It’s what’s inside that counts.” After years of working to believe this, I’ve found a book that confirms my suspicions—this hollow phrase is only half-true.
Eve’s Revenge by Lilian Calles Barger gives us a thoughtful, grounded perspective on what it means to be human as well as woman. We experience all of life from within a body, but often think that we must choose between a narcissistic culture that would reduce all of life to the body and its desires, and a “spiritual” perspective that seeks to overcome our bodies in the quest for the “true self,” which resides in the soul.
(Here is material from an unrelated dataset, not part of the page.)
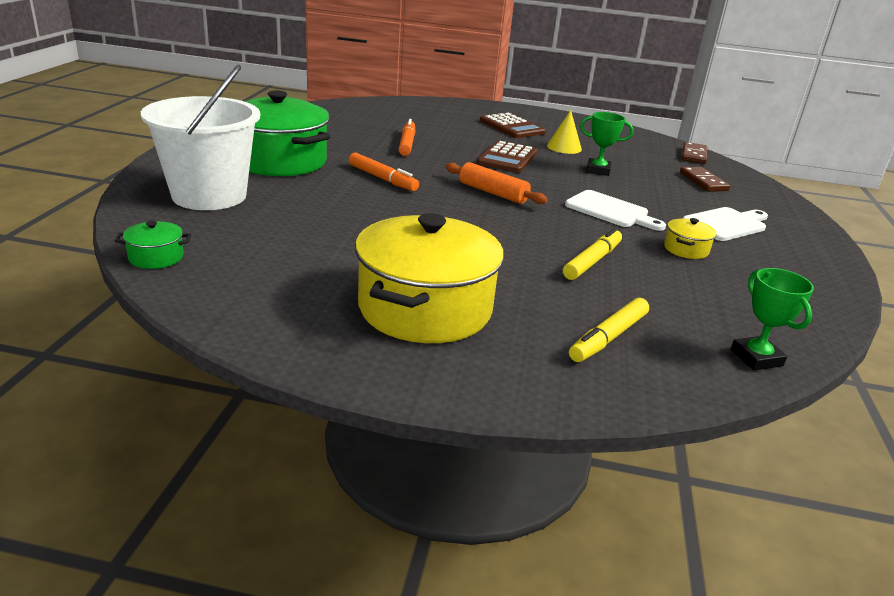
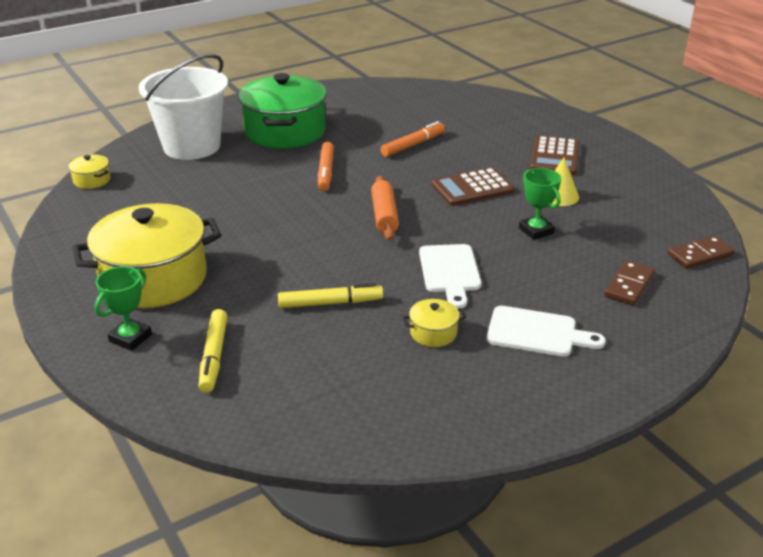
camera: 50 degrees right, 5 degrees up
green pot [115,221,191,269] -> yellow pot [68,155,111,189]
yellow marker [569,298,649,362] -> yellow marker turned 90 degrees counterclockwise [198,309,227,393]
green trophy [731,268,814,370] -> green trophy moved to [94,266,152,351]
Barger offers a refreshing third approach. “We need a spirituality that can help us see further than our cultural experience but that takes our body as seriously as we do,” she writes. “Can we find in the Jesus narrative a spirituality that embraces our body instead of one that continually ignores or assaults it?”
The answer we find in her book is a heartening “yes.” The God who is the “Word made flesh” created both the body and the physical world. God valued physical existence enough to redeem it by becoming human in Jesus. God did not redeem only the spiritual components of the world, but the physical as well.
Jesus appeared to his disciples after his resurrection in a physical body, much to the satisfaction of one disciple who has taken a lot of flak through the centuries: Thomas.
Barger gives some interesting insight here: “Not willing to settle for disembodied faith or to hold on to a phantom . . . Thomas wants to experience the certainty and nowness of the body of Jesus.” And Jesus gives this to Thomas, showing him the scars on his body, asking him to touch the wounds. The body of Jesus works in harmony with the spirit, bearing the signs of the atonement.
The teachings of Plato and Gnosticism have influenced much of Western thought about the body and the soul, the author reminds us. Their ideas, rather than biblical teaching, have caused us to see a sharp division between body and soul, with the soul being touted as infinitely more important and “real” than the body.
Shattering another unhealthy duality, Barger skillfully negotiates the needless chasm often drawn between gender differences and equality. “Equality generally gets implemented as sameness rather than equal value of genuine difference,” she says. And too many discussions of difference serve only to grossly simplify and stereotype people based on gender, minimizing personal uniqueness and implying that to be a true woman or a true man, one must look or act in certain ways. She also reminds us how difficult it is to conclusively prove that any perceived behavioral difference between the genders is based in biology rather than cultural expectations.
Barger’s discussion of “women and a spirituality of the body” covers a lot of ground. Eve, Jesus’ mother Mary, Plato, Augustine, Catherine of Siena, the art of Renoir and Rubens, the Industrial Revolution, the contemporary media, and many aspects of secular feminism all are examined in some way for the influence they’ve had on our cultural understanding of the female body.
In a wonderfully subtle affirmation of women’s personhood, Barger moves freely from talking about women’s bodies specifically to making applications for the common experience of both male and female. In the last two chapters, she explores in depth the weaving of body and spirit in Jesus’ incarnation and its implications for the church. As the living body of Christ here on earth, the church should be “the Word made flesh” in our world.
So what is Eve’s revenge? It is the promise God gave her that through her body would come a redeemer—and through his body, redemption for the whole world.